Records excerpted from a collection
------------------------------------------------

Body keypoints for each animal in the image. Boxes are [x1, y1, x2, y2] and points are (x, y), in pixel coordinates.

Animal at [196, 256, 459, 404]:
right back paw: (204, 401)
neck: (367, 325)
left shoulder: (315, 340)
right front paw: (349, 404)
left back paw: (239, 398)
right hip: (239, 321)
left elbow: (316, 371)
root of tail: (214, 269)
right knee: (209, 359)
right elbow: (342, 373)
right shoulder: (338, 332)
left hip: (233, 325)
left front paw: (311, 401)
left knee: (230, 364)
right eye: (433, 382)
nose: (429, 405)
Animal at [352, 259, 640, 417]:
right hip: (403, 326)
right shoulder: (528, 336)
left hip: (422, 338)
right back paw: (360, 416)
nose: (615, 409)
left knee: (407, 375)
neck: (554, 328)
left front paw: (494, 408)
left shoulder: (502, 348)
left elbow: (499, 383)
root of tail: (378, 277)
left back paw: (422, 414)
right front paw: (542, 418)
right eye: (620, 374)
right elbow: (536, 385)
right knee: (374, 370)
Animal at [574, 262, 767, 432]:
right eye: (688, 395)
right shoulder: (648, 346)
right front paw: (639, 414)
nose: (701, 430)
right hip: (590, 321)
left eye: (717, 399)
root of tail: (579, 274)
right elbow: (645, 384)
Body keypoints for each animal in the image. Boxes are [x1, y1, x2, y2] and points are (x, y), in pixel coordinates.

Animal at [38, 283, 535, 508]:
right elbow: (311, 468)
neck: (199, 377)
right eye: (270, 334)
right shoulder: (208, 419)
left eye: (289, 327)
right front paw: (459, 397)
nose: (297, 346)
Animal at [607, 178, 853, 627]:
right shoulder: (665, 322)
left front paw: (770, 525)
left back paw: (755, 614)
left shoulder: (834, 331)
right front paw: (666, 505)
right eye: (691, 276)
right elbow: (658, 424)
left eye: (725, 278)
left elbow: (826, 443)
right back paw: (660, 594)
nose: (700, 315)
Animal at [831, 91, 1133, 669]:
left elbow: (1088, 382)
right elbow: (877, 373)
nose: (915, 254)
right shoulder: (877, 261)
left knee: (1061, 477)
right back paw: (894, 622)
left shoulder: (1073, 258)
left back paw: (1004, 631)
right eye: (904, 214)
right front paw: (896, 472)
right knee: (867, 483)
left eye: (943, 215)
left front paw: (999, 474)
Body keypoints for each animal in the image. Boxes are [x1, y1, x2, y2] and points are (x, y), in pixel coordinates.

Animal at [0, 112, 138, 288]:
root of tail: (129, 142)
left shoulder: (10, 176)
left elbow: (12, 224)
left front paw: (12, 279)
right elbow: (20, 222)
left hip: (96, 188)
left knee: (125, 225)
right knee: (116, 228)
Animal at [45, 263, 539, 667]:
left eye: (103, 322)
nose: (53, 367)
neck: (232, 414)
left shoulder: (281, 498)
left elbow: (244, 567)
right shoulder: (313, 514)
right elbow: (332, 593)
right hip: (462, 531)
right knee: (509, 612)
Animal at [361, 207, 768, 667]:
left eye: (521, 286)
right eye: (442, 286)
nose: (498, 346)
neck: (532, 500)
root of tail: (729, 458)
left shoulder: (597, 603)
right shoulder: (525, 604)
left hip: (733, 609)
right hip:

------------------------------------------------

Only the lines above starting at the line that holds "root of tail: (579, 274)" and ending at the line that holds "nose: (498, 346)" are to be repeated, exactly and in full.

root of tail: (579, 274)
right elbow: (645, 384)
Body keypoints for each animal in the image. Boxes are [x1, y1, x2, y2] and points are (x, y), in pixel coordinates.

Animal at [38, 283, 535, 508]:
right elbow: (311, 468)
neck: (199, 377)
right eye: (270, 334)
right shoulder: (208, 419)
left eye: (289, 327)
right front paw: (459, 397)
nose: (297, 346)
Animal at [607, 178, 853, 627]:
right shoulder: (665, 322)
left front paw: (770, 525)
left back paw: (755, 614)
left shoulder: (834, 331)
right front paw: (666, 505)
right eye: (691, 276)
right elbow: (658, 424)
left eye: (725, 278)
left elbow: (826, 443)
right back paw: (660, 594)
nose: (700, 315)
Animal at [831, 91, 1133, 669]:
left elbow: (1088, 382)
right elbow: (877, 373)
nose: (915, 254)
right shoulder: (877, 261)
left knee: (1061, 477)
right back paw: (894, 622)
left shoulder: (1073, 258)
left back paw: (1004, 631)
right eye: (904, 214)
right front paw: (896, 472)
right knee: (867, 483)
left eye: (943, 215)
left front paw: (999, 474)
Body keypoints for each animal in the image. Boxes are [x1, y1, x2, y2] and points are (x, y), in pixel coordinates.

Animal at [0, 112, 138, 288]:
root of tail: (129, 142)
left shoulder: (10, 176)
left elbow: (12, 224)
left front paw: (12, 279)
right elbow: (20, 222)
left hip: (96, 188)
left knee: (125, 225)
right knee: (116, 228)
Animal at [45, 263, 539, 667]:
left eye: (103, 322)
nose: (53, 367)
neck: (232, 414)
left shoulder: (281, 498)
left elbow: (244, 567)
right shoulder: (313, 514)
right elbow: (332, 593)
right hip: (462, 531)
right knee: (509, 612)
Animal at [361, 207, 768, 667]:
left eye: (521, 286)
right eye: (442, 286)
nose: (498, 346)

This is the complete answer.